陆时寒的脸色由白转青,再由青转紫,像是被人掐住了脖子。他想说话,嘴唇翕动了几次,却一个字也说不出来。
“我建议在座的各位,重新评估一下你们的投资决策。”沈意安说完这句话,转身走出宴会厅,风衣的下摆在空气中划出一道弧线。
周律师跟在后面,嘴角藏着一丝笑意。
走出酒店大门的时候,沈意安的手机响了。是一条微信消息,来自一个备注名为“宁致”的账号。
“漫画更新了?我看完了。”
她盯着屏幕,想起三个月前偶然收到的那条私信。
那天的私信里有一个人说自己是某个投资机构的分析师,想约她聊一聊关于IP商业化的可能性。她当时拒绝了,后来那个人又发了第二条消息——
“我是你的粉丝,关注你两年了。我知道你不想露面,但我觉得你的IP值得更好的平台。你可以考虑一下吗?”
她犹豫了很久,最终同意了一次见面。
那个人叫宁致,戴着一副银框眼镜,说话的时候总是慢条斯理的,但每一句话都能说在点子上。他听她说完陆时寒的事情之后,沉默了很久,然后说了一句话:
“你不需要依靠任何人。你的画就是你最大的武器。”
后来,他帮她联系了周律师,帮她整理了所有证据,甚至帮她安排了今天在酒店宴会厅里的“偶遇”。
沈意安看着那条微信消息,没有立刻回复。她站在酒店门口,看着马路对面川流不息的车流,忽然觉得胸口有什么东西松动了。
那是纠缠了两年的心结,在这一刻,终于彻底解开。
三个月后,沈意安的漫画《情人》正式出版。
封面是她重新画的一版——女主角站在阳光下,身后是一片废墟,但她的眼神明亮而坚定。
漫画上市的第一天就登上了各大电商平台的热卖榜。热搜话题“被漫画撕开的真相”阅读量破了十亿,无数人在评论区分享自己类似的经历。
陆品品牌在法院传票发出的第二天就崩了。投资人纷纷撤资,合作伙伴紧急切割,消费者在社交媒体上发起抵制。陆时寒的“商业帝国”在不到一个月的时间里,像沙子堆成的城堡一样轰然倒塌。
而沈意安,在漫画上市的同一天,成立了自己的文化传媒公司。
公司的名字叫“安之若素”,和她的漫画账号同名。
宁致作为公司的战略顾问,帮她规划了未来三年的发展路线——漫画IP改编、线下主题展、联名产品开发,每一条路都走得稳扎稳打。
“你不怕步陆时寒的后尘吗?”有记者在发布会上问她,“你画的也是情趣题材,就不怕被人贴上标签?”

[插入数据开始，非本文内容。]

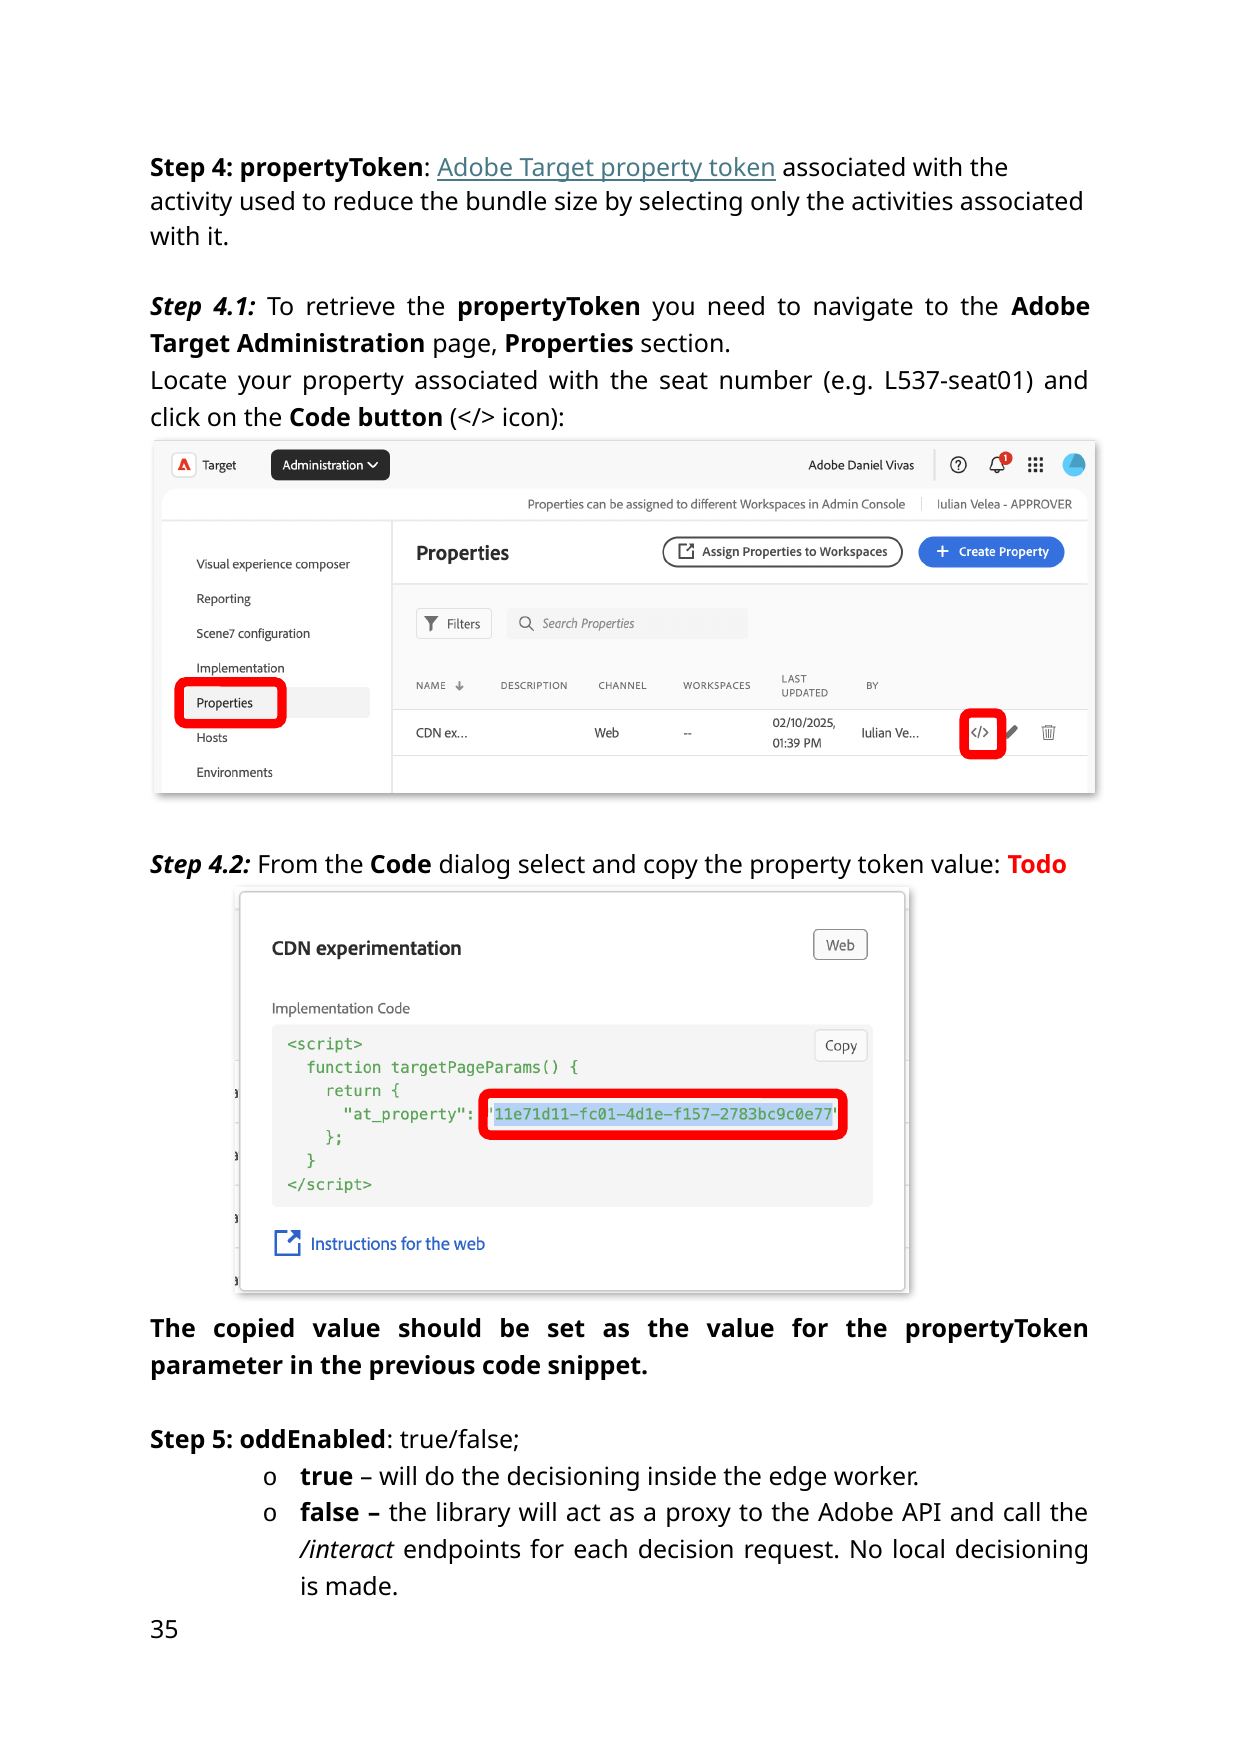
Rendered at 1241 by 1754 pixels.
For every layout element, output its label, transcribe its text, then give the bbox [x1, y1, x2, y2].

text The copied value should be set as the value for the propertyToken parameter in the previous code snippet. [150, 1311, 1090, 1382]
text Step 5: oddEnabled: true/false; [150, 1421, 1090, 1455]
text Step 4.2: From the Code dialog select and copy the property token value: Todo [150, 846, 1090, 881]
text Locate your property associated with the seat number (e.g. L537-seat01) and click on the Code button (</> icon): [150, 362, 1090, 433]
list false – the library will act as a proxy to the Adobe API and call the /interact endpoints for each decision request. No local decisioning is made. [262, 1495, 1090, 1603]
text Step 4: propertyToken: Adobe Target property token associated with the activity used to reduce the bundle size by selecting only the activities associated with it. [150, 150, 1090, 252]
text Step 4.1: To retrieve the propertyToken you need to navigate to the Adobe Target Administration page, Properties section. [150, 289, 1090, 360]
picture [154, 440, 1095, 793]
picture [235, 887, 909, 1293]
list true – will do the decisioning inside the edge worker. [262, 1458, 1090, 1492]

沈意安笑了笑,拿起话筒,声音不大,但每一个字都掷地有声:
“情趣不是低俗。欲望不是羞耻。我画的东西帮助了很多人认识自己、接纳自己、保护自己。如果有人觉得这低人一等,那是他们的问题,不是我的问题。”
发布会的有人把话筒递到宁致面前,问他为什么愿意帮助沈意安。
宁致想了想,说:“因为她是真正有才华的人。我只是做了一个粉丝应该做的事情。”
全场哄笑。
沈意安站在台上,看着台下那个戴着银框眼镜的男人,忽然想起两年前那个站在北京出租屋里熬夜画稿的自己。
那时候的她会羡慕此刻的自己吗?
也许会。但更可能的是,她会摇摇头,说一句:“你不够狠。下次记得早点甩开渣男。”
沈意安在心里对自己笑了笑,转身走向后台,步伐轻快得像一阵风。